## Instructions to follow
Among the entries that follow, how many lines contain the word "down"? Give the number alone.

Material for this task Start Marker

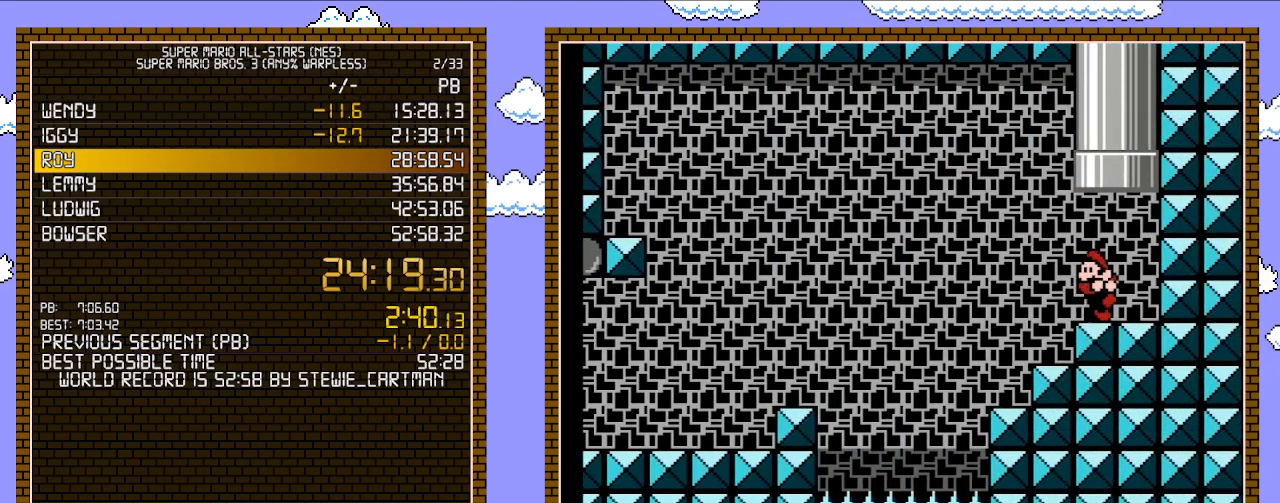
{"buttons": ["B"], "events": [[83, "A", "down"], [500, "A", "up"], [500, "DPAD_LEFT", "up"], [500, "DPAD_UP", "up"]]}
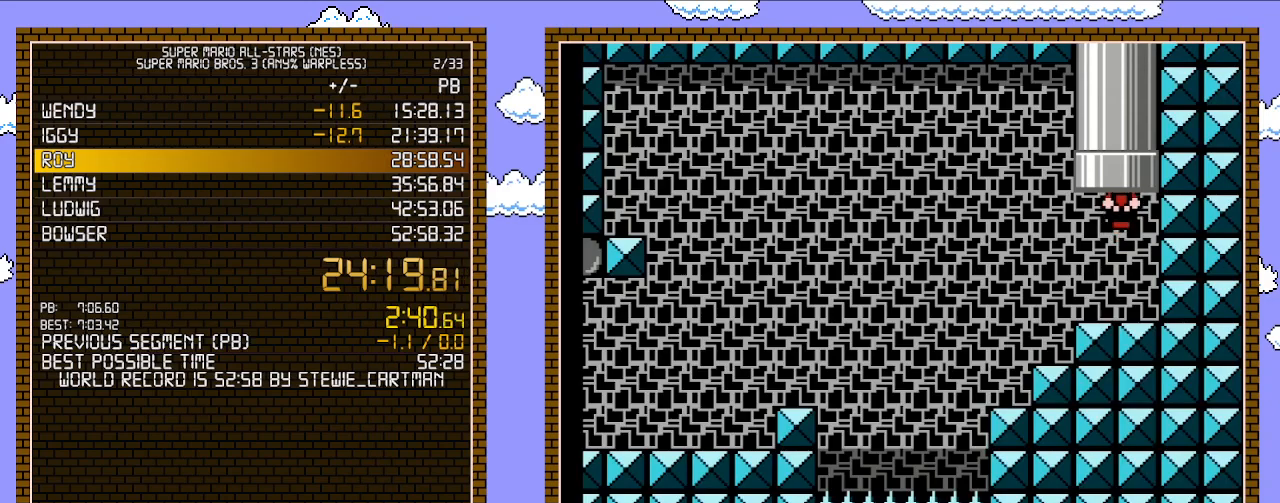
{"buttons": ["B"], "events": []}
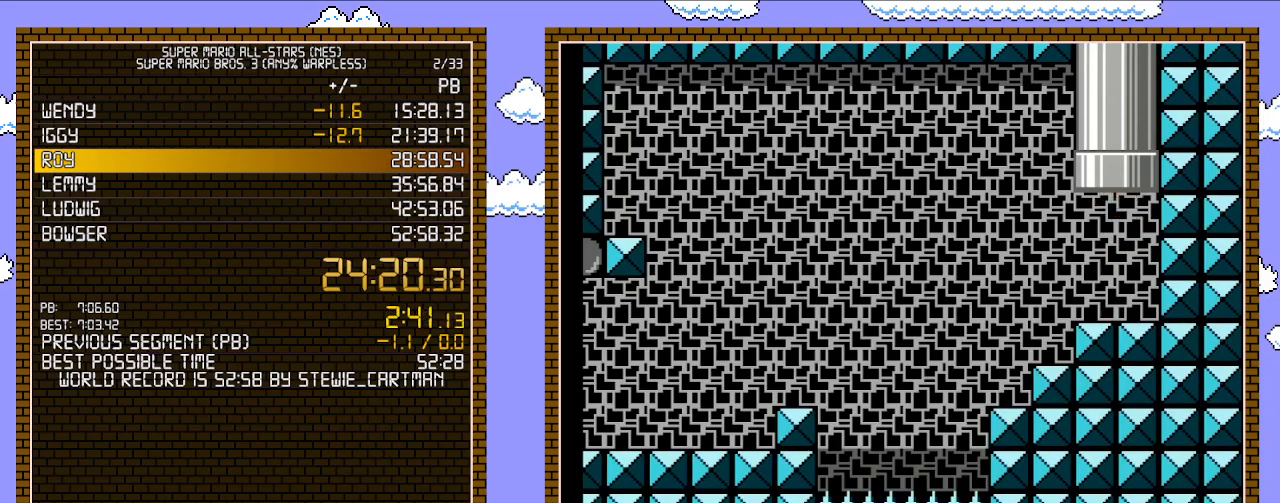
{"buttons": ["B"], "events": []}
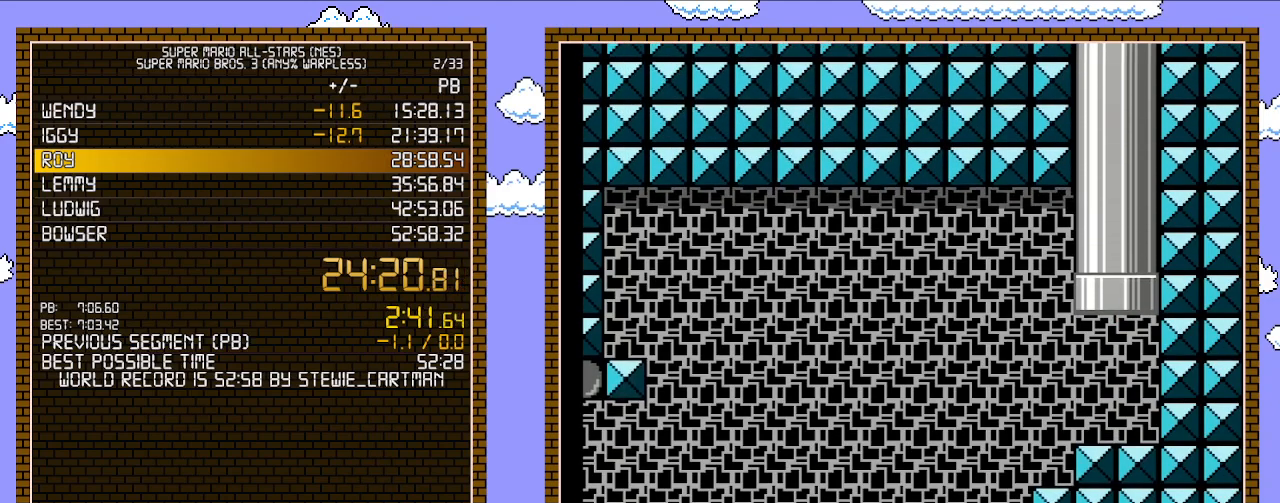
{"buttons": ["B"], "events": []}
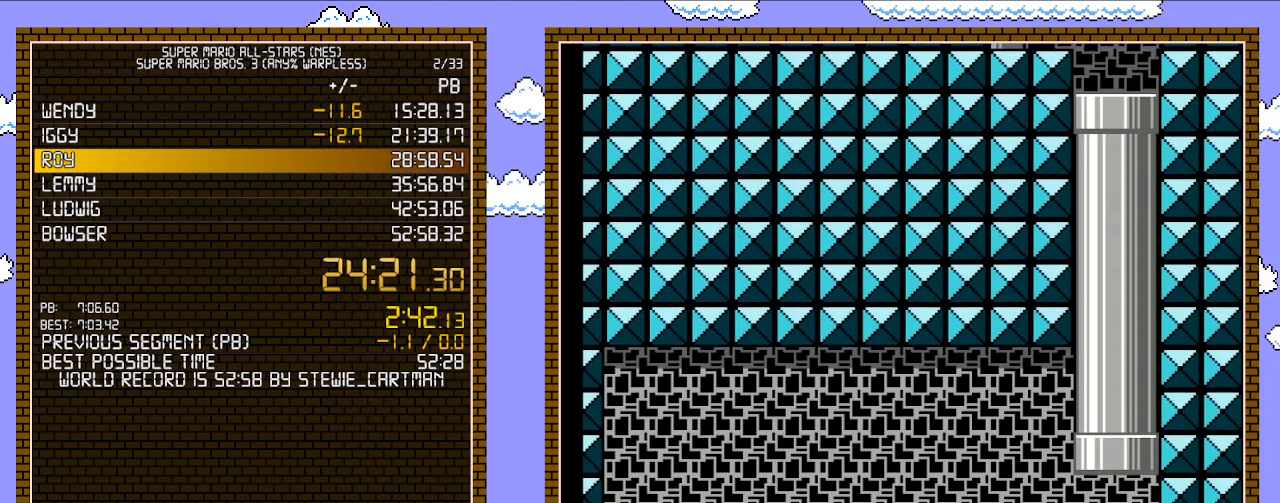
{"buttons": ["B"], "events": []}
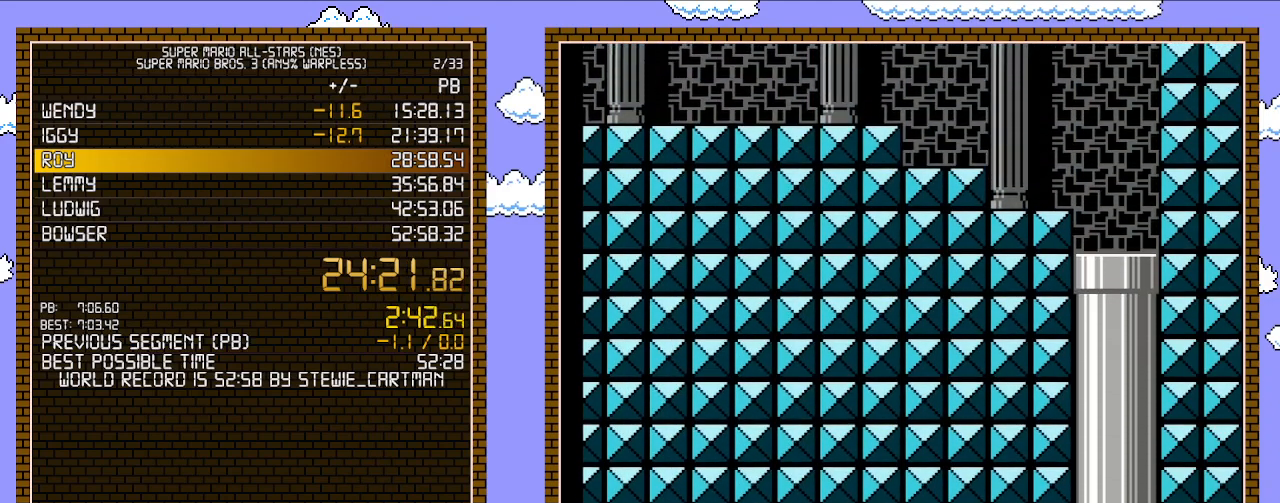
{"buttons": ["B", "DPAD_LEFT"], "events": [[117, "DPAD_LEFT", "down"]]}
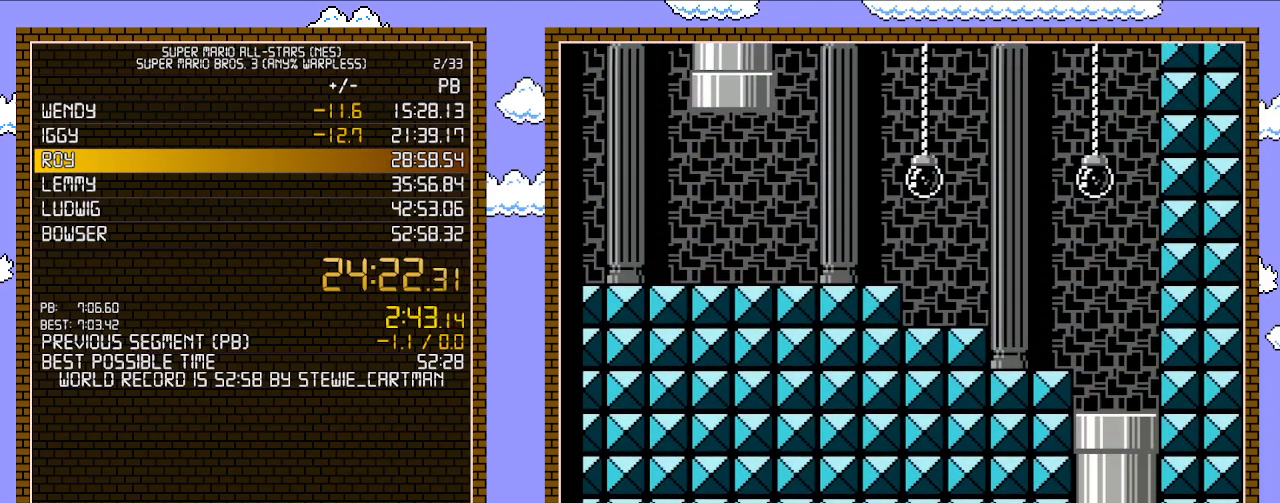
{"buttons": ["B", "DPAD_LEFT"], "events": []}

Material for this task End Marker

## Output for this exercise
2